# Adrian Belew



## traynor_garnet (Feb 22, 2006)

Just bought my tickets for Adrian Belew, Friday Oct 9. Can't wait! Has anyone seen him on his current tour? Is he playing a bunch of stuff from a particular album?

TG


----------



## GuitarsCanada (Dec 30, 2005)

traynor_garnet said:


> Just bought my tickets for Adrian Belew, Friday Oct 9. Can't wait! Has anyone seen him on his current tour? Is he playing a bunch of stuff from a particular album?
> 
> TG


last time I seen Adrian he was fronting King Crimson at the Warehouse. Not sure what he is playing on this current tour. Might be able to sniff out some set lists on the web.


----------



## mhammer (Nov 30, 2007)

He played Bluesfest in 2008. Quite the technocrat! Played in a power trio format. I would have preferred more of the melodic stuff he did in the 90's, but it was an impressive show. That Belew model Parker he plays has more tricks up its sleeve than an electrified tricking machine on the trickiest day of its life!


----------



## prodigal_son (Apr 23, 2009)

My buddy saw him a few weeks back in T.O.. Belew said that he went to his buddy who owns a music school and asked him to introduce him to his best students. The owner introduced him to a pair who are brother and sister in their late teens/early twenties. A few weeks later, the brother and sister joined Belew's band and are touring with him now.


----------



## neogardguitar (Dec 6, 2007)

He is an interesting character. Should be a good show. Keep us posted.

N


----------



## traynor_garnet (Feb 22, 2006)

kksjurkksjur

Oh man, that was only a trio! Good god, the bass player and drummer (sister and brother) are freakin amazing; she is 23, he is younger, I am depressed. One of the best drummers I have ever heard . . . 
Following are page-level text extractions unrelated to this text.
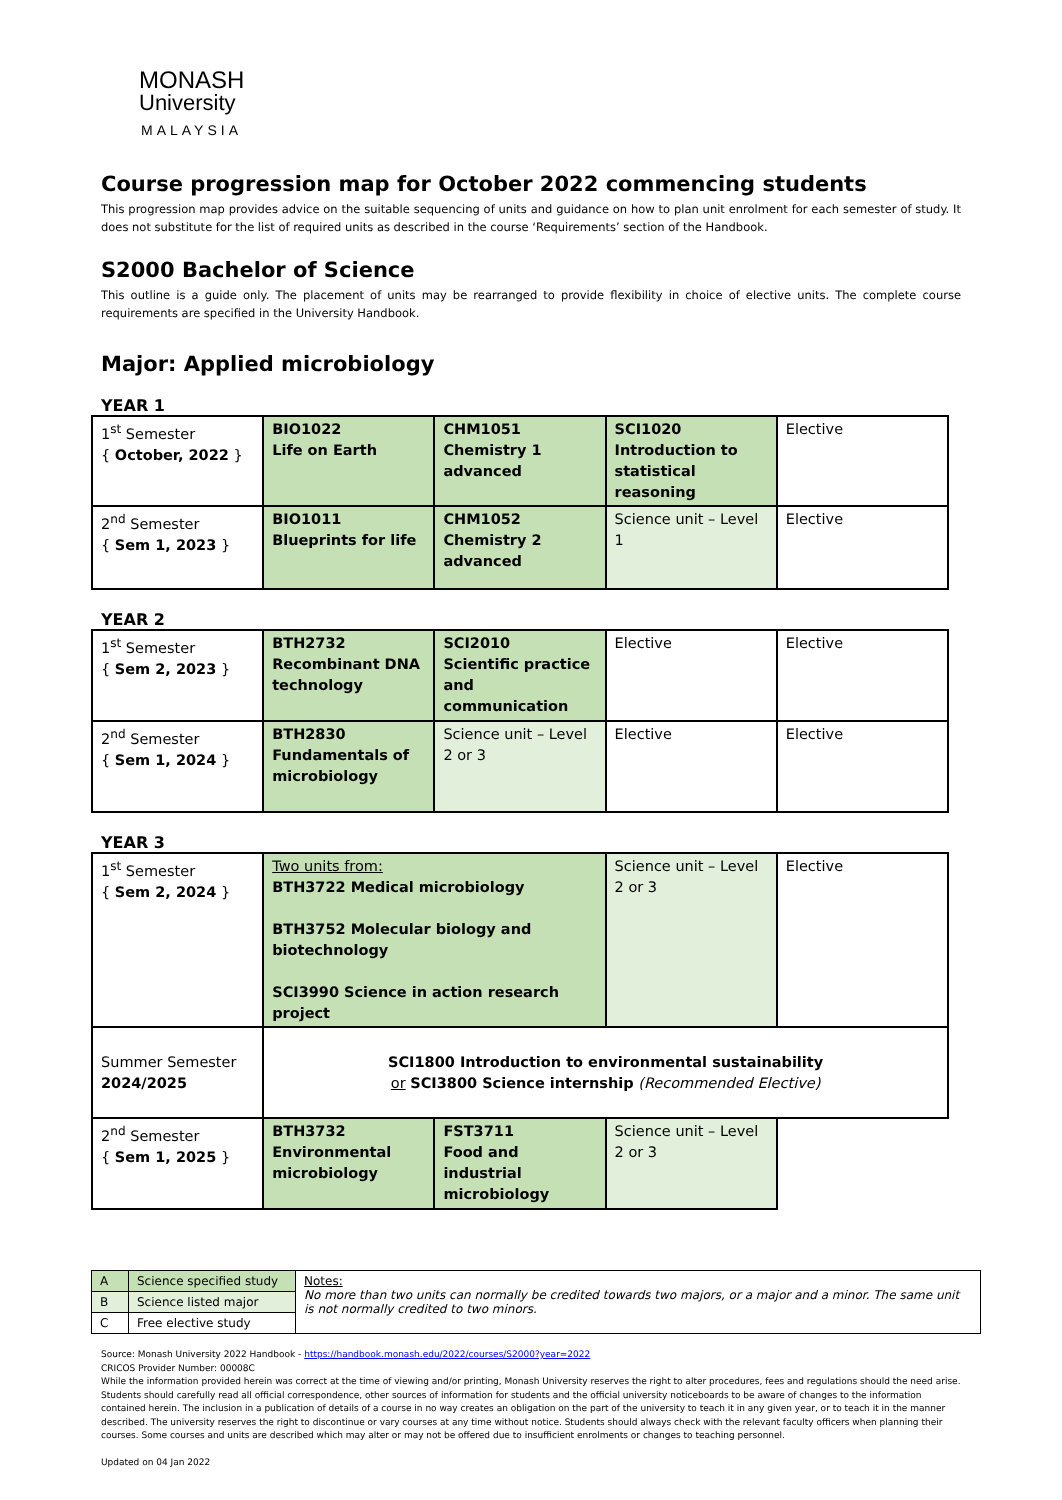MONASH
University
MALAYSIA
Course progression map for October 2022 commencing students
This progression map provides advice on the suitable sequencing of units and guidance on how to plan unit enrolment for each semester of study. It does not substitute for the list of required units as described in the course ‘Requirements’ section of the Handbook.
S2000 Bachelor of Science
This outline is a guide only. The placement of units may be rearranged to provide flexibility in choice of elective units. The complete course requirements are specified in the University Handbook.
Major: Applied microbiology
YEAR 1
| 1<sup>st</sup> Semester { October, 2022 } | BIO1022 Life on Earth | CHM1051 Chemistry 1 advanced | SCI1020 Introduction to statistical reasoning | Elective |
| 2<sup>nd</sup> Semester { Sem 1, 2023 } | BIO1011 Blueprints for life | CHM1052 Chemistry 2 advanced | Science unit – Level 1 | Elective |
YEAR 2
| 1<sup>st</sup> Semester { Sem 2, 2023 } | BTH2732 Recombinant DNA technology | SCI2010 Scientific practice and communication | Elective | Elective |
| 2<sup>nd</sup> Semester { Sem 1, 2024 } | BTH2830 Fundamentals of microbiology | Science unit – Level 2 or 3 | Elective | Elective |
YEAR 3
| 1<sup>st</sup> Semester { Sem 2, 2024 } | Two units from: BTH3722 Medical microbiology BTH3752 Molecular biology and biotechnology SCI3990 Science in action research project | | Science unit – Level 2 or 3 | Elective |
| Summer Semester 2024/2025 | SCI1800 Introduction to environmental sustainability or SCI3800 Science internship (Recommended Elective) | | | |
| 2<sup>nd</sup> Semester { Sem 1, 2025 } | BTH3732 Environmental microbiology | FST3711 Food and industrial microbiology | Science unit – Level 2 or 3 | |
| A | Science specified study | Notes: No more than two units can normally be credited towards two majors, or a major and a minor. The same unit is not normally credited to two minors. |
| B | Science listed major | |
| C | Free elective study | |
Source: Monash University 2022 Handbook - https://handbook.monash.edu/2022/courses/S2000?year=2022
CRICOS Provider Number: 00008C
While the information provided herein was correct at the time of viewing and/or printing, Monash University reserves the right to alter procedures, fees and regulations should the need arise. Students should carefully read all official correspondence, other sources of information for students and the official university noticeboards to be aware of changes to the information contained herein. The inclusion in a publication of details of a course in no way creates an obligation on the part of the university to teach it in any given year, or to teach it in the manner described. The university reserves the right to discontinue or vary courses at any time without notice. Students should always check with the relevant faculty officers when planning their courses. Some courses and units are described which may alter or may not be offered due to insufficient enrolments or changes to teaching personnel.
Updated on 04 Jan 2022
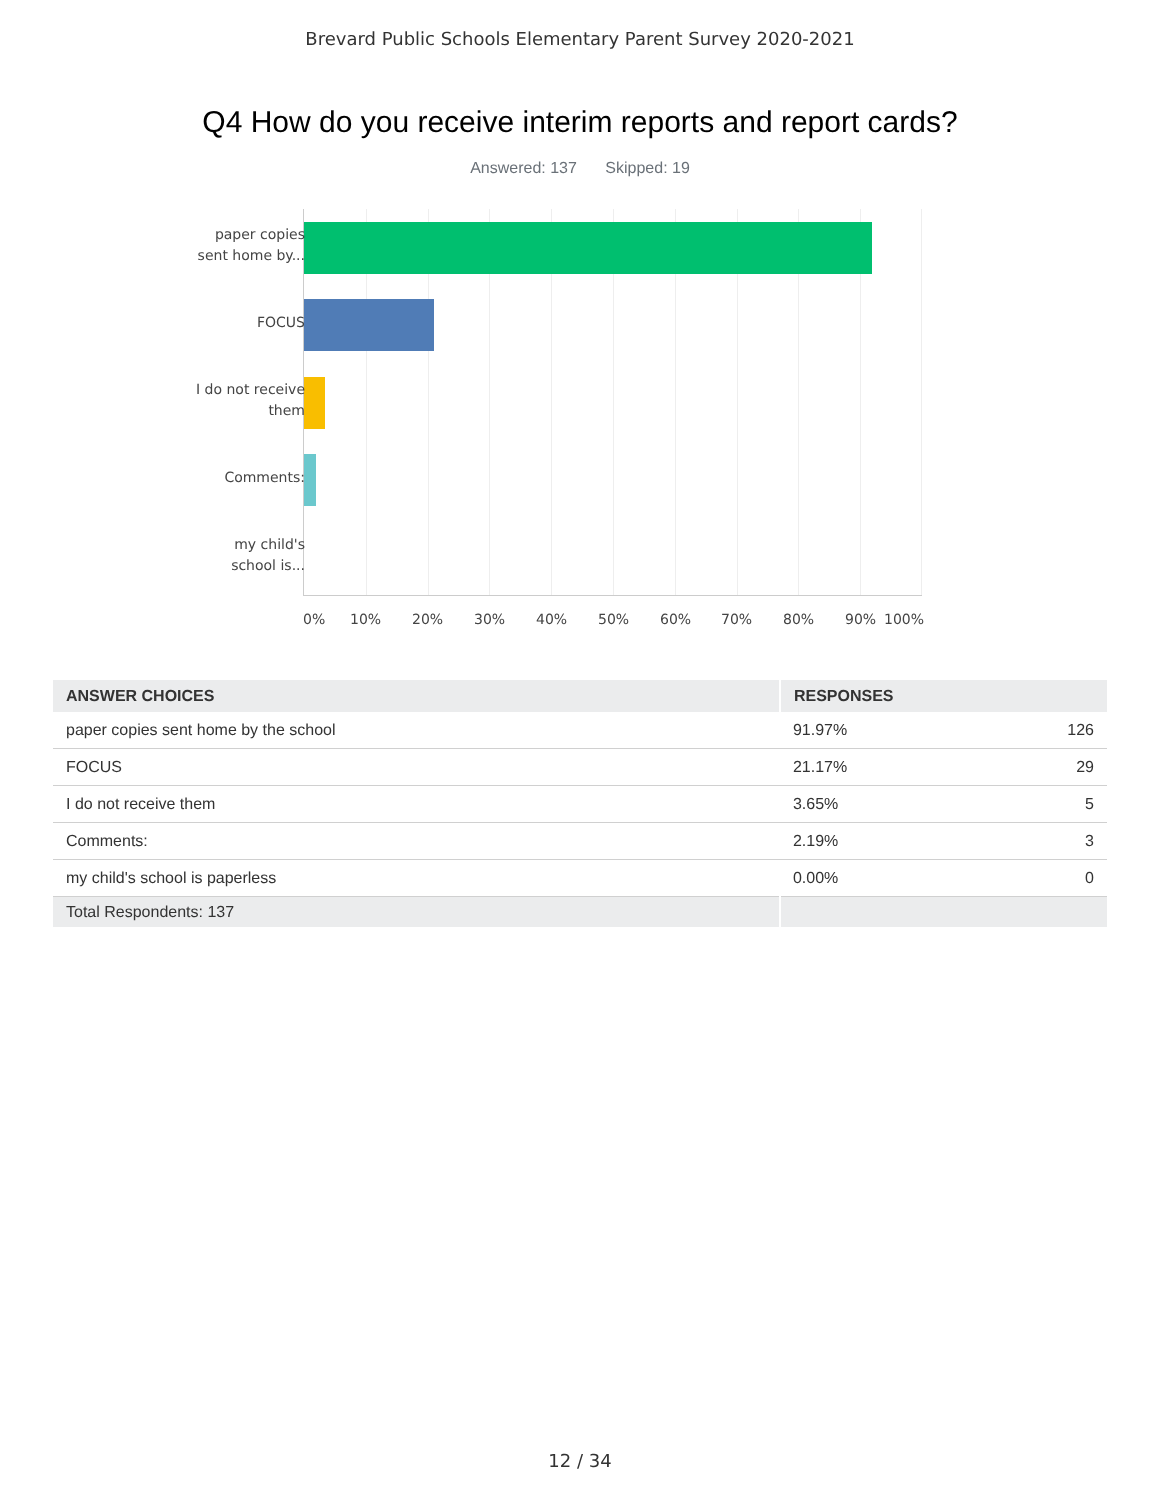Brevard Public Schools Elementary Parent Survey 2020-2021
Q4 How do you receive interim reports and report cards?
Answered: 137 Skipped: 19
paper copies sent home by...
FOCUS
I do not receive them
Comments:
my child's school is...
0% 10% 20% 30% 40% 50% 60% 70% 80% 90% 100%
| ANSWER CHOICES | RESPONSES | |
| --- | --- | --- |
| paper copies sent home by the school | 91.97% | 126 |
| FOCUS | 21.17% | 29 |
| I do not receive them | 3.65% | 5 |
| Comments: | 2.19% | 3 |
| my child's school is paperless | 0.00% | 0 |
| Total Respondents: 137 | | |
12 / 34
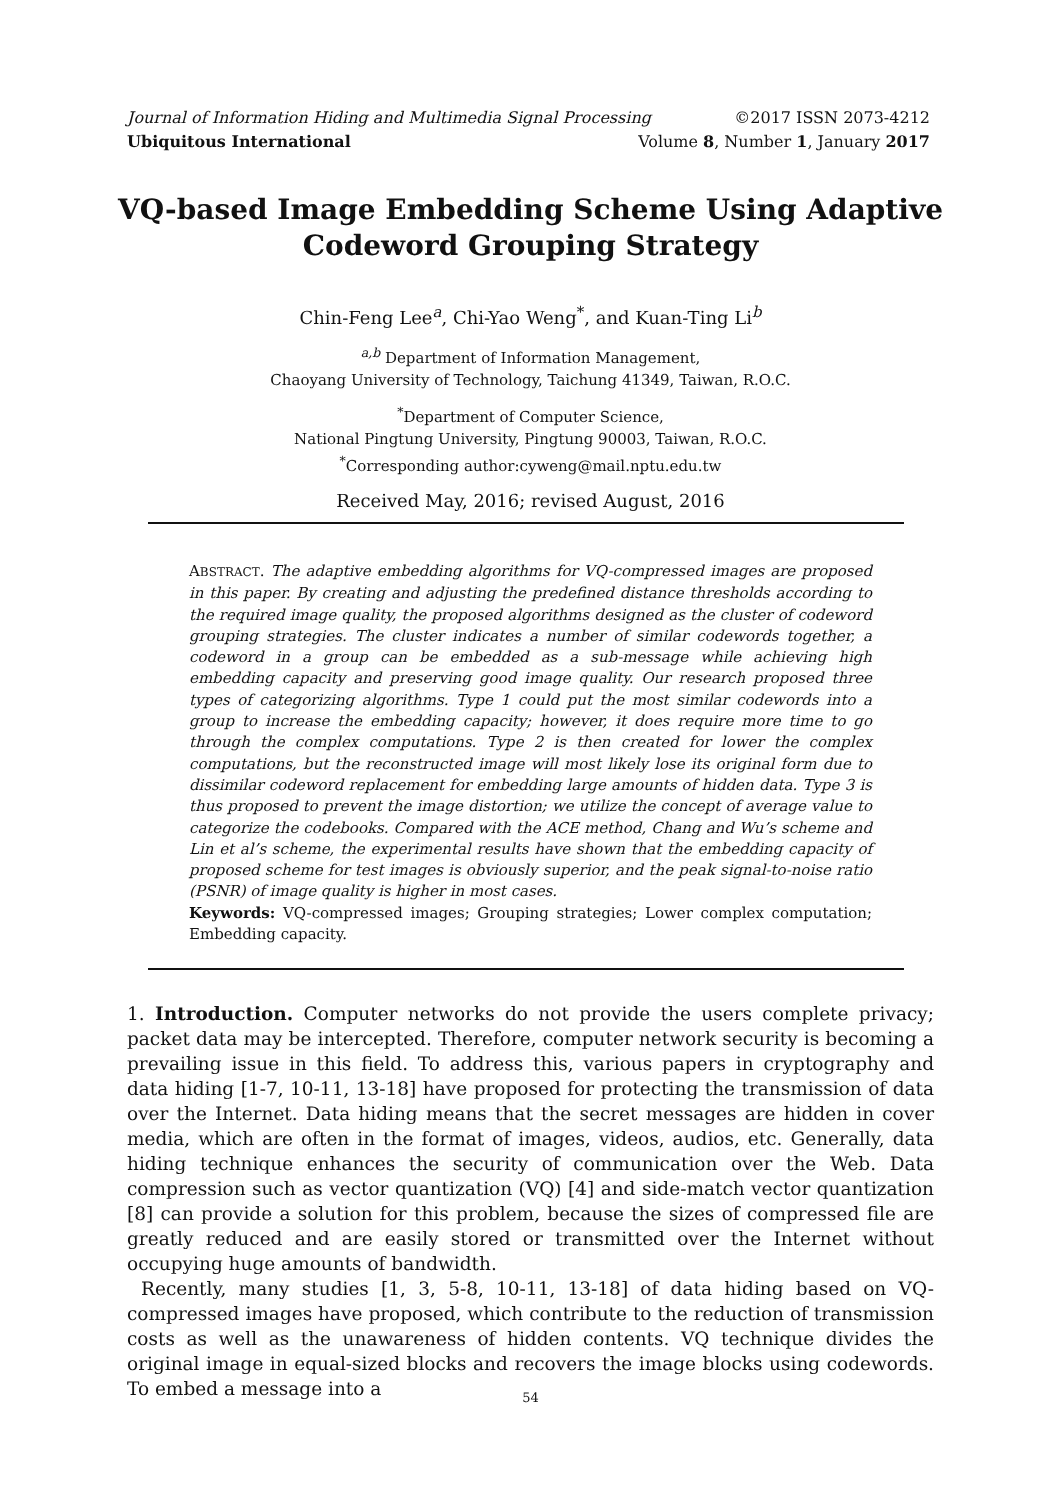Journal of Information Hiding and Multimedia Signal Processing ©2017 ISSN 2073-4212
Ubiquitous International Volume 8, Number 1, January 2017
VQ-based Image Embedding Scheme Using Adaptive Codeword Grouping Strategy
Chin-Feng Lee<sup>a</sup>, Chi-Yao Weng<sup>*</sup>, and Kuan-Ting Li<sup>b</sup>
<sup>a,b</sup> Department of Information Management,
Chaoyang University of Technology, Taichung 41349, Taiwan, R.O.C.
<sup>*</sup> Department of Computer Science,
National Pingtung University, Pingtung 90003, Taiwan, R.O.C.
<sup>*</sup> Corresponding author:cyweng@mail.nptu.edu.tw
Received May, 2016; revised August, 2016
ABSTRACT. The adaptive embedding algorithms for VQ-compressed images are proposed in this paper. By creating and adjusting the predefined distance thresholds according to the required image quality, the proposed algorithms designed as the cluster of codeword grouping strategies. The cluster indicates a number of similar codewords together, a codeword in a group can be embedded as a sub-message while achieving high embedding capacity and preserving good image quality. Our research proposed three types of categorizing algorithms. Type 1 could put the most similar codewords into a group to increase the embedding capacity; however, it does require more time to go through the complex computations. Type 2 is then created for lower the complex computations, but the reconstructed image will most likely lose its original form due to dissimilar codeword replacement for embedding large amounts of hidden data. Type 3 is thus proposed to prevent the image distortion; we utilize the concept of average value to categorize the codebooks. Compared with the ACE method, Chang and Wu’s scheme and Lin et al’s scheme, the experimental results have shown that the embedding capacity of proposed scheme for test images is obviously superior, and the peak signal-to-noise ratio (PSNR) of image quality is higher in most cases.
Keywords: VQ-compressed images; Grouping strategies; Lower complex computation; Embedding capacity.
1. Introduction. Computer networks do not provide the users complete privacy; packet data may be intercepted. Therefore, computer network security is becoming a prevailing issue in this field. To address this, various papers in cryptography and data hiding [1-7, 10-11, 13-18] have proposed for protecting the transmission of data over the Internet. Data hiding means that the secret messages are hidden in cover media, which are often in the format of images, videos, audios, etc. Generally, data hiding technique enhances the security of communication over the Web. Data compression such as vector quantization (VQ) [4] and side-match vector quantization [8] can provide a solution for this problem, because the sizes of compressed file are greatly reduced and are easily stored or transmitted over the Internet without occupying huge amounts of bandwidth.
Recently, many studies [1, 3, 5-8, 10-11, 13-18] of data hiding based on VQ-compressed images have proposed, which contribute to the reduction of transmission costs as well as the unawareness of hidden contents. VQ technique divides the original image in equal-sized blocks and recovers the image blocks using codewords. To embed a message into a
54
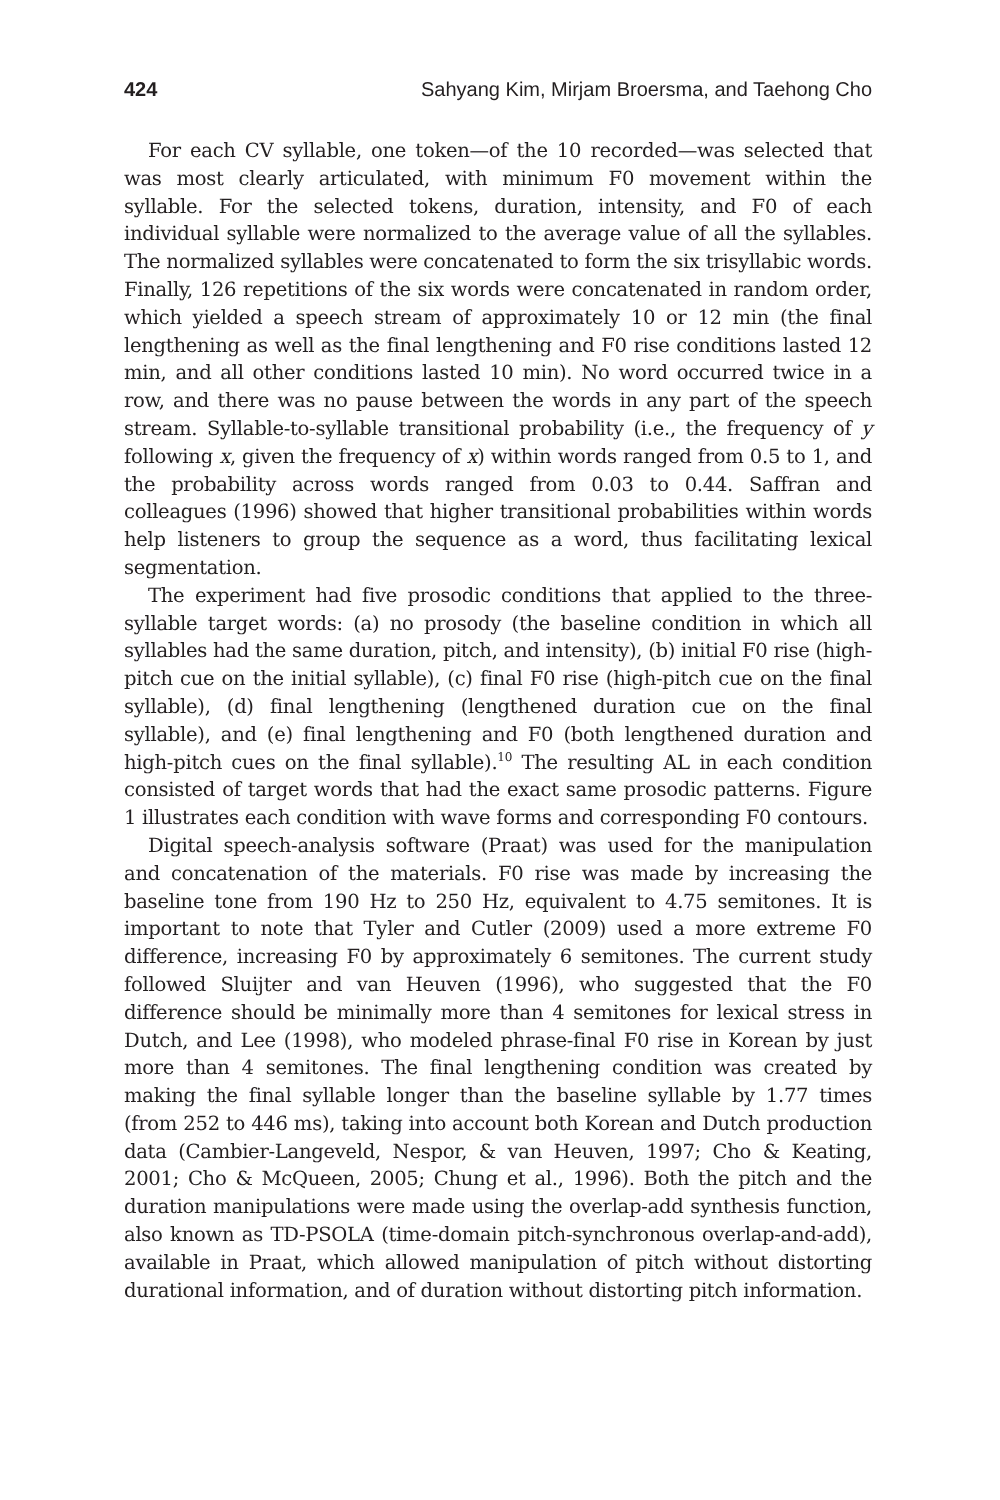424 Sahyang Kim, Mirjam Broersma, and Taehong Cho
For each CV syllable, one token—of the 10 recorded—was selected that was most clearly articulated, with minimum F0 movement within the syllable. For the selected tokens, duration, intensity, and F0 of each individual syllable were normalized to the average value of all the syllables. The normalized syllables were concatenated to form the six trisyllabic words. Finally, 126 repetitions of the six words were concatenated in random order, which yielded a speech stream of approximately 10 or 12 min (the final lengthening as well as the final lengthening and F0 rise conditions lasted 12 min, and all other conditions lasted 10 min). No word occurred twice in a row, and there was no pause between the words in any part of the speech stream. Syllable-to-syllable transitional probability (i.e., the frequency of y following x, given the frequency of x) within words ranged from 0.5 to 1, and the probability across words ranged from 0.03 to 0.44. Saffran and colleagues (1996) showed that higher transitional probabilities within words help listeners to group the sequence as a word, thus facilitating lexical segmentation.
The experiment had five prosodic conditions that applied to the three-syllable target words: (a) no prosody (the baseline condition in which all syllables had the same duration, pitch, and intensity), (b) initial F0 rise (high-pitch cue on the initial syllable), (c) final F0 rise (high-pitch cue on the final syllable), (d) final lengthening (lengthened duration cue on the final syllable), and (e) final lengthening and F0 (both lengthened duration and high-pitch cues on the final syllable).<sup>10</sup> The resulting AL in each condition consisted of target words that had the exact same prosodic patterns. Figure 1 illustrates each condition with wave forms and corresponding F0 contours.
Digital speech-analysis software (Praat) was used for the manipulation and concatenation of the materials. F0 rise was made by increasing the baseline tone from 190 Hz to 250 Hz, equivalent to 4.75 semitones. It is important to note that Tyler and Cutler (2009) used a more extreme F0 difference, increasing F0 by approximately 6 semitones. The current study followed Sluijter and van Heuven (1996), who suggested that the F0 difference should be minimally more than 4 semitones for lexical stress in Dutch, and Lee (1998), who modeled phrase-final F0 rise in Korean by just more than 4 semitones. The final lengthening condition was created by making the final syllable longer than the baseline syllable by 1.77 times (from 252 to 446 ms), taking into account both Korean and Dutch production data (Cambier-Langeveld, Nespor, & van Heuven, 1997; Cho & Keating, 2001; Cho & McQueen, 2005; Chung et al., 1996). Both the pitch and the duration manipulations were made using the overlap-add synthesis function, also known as TD-PSOLA (time-domain pitch-synchronous overlap-and-add), available in Praat, which allowed manipulation of pitch without distorting durational information, and of duration without distorting pitch information.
Just a great show. If you like Belew and Crimson go see these guys; the new album 'E' is very Crimsony (dwee da do dwee do da do) and he interspersed his best solo stuff and the odd Crimson tune. A good blend of instrumentals and vocals too; his voice is very strong and is in no way a let down from the records.

Two problems with the show: first, I now want a harmonizer , and second, one of his patches (line 6 amp) was buried in the mix and a few others didn't have the "cut" of a real amp; the sound was actually good, and I understand why he uses a modeling amp in this situation, but there were a few "I want more" moments. 

Of course, I am nitpicking. The guy's command of the guitar is unbelievable; it is honestly like a toy in his hands.

GO SEE THIS TRIO! $25 for world class musicianship??!! Sign me up again.

TG


----------



## mhammer (Nov 30, 2007)

His knowledge of the "command center" is pretty impressive, eh?:smile:


----------



## traynor_garnet (Feb 22, 2006)

mhammer said:


> His knowledge of the "command center" is pretty impressive, eh?:smile:


For sure. His use of loops seems effortless and I never heard him have to "correct" anything. At one point he was triggering piano sounds from his guitar. 

It is wild to hear somebody play such intricate stuff, in odd time, AND sing beautiful melodic lines over top of it all. Meanwhile, even though I grew up as a drummer, I found myself searching for the 1!

TG


----------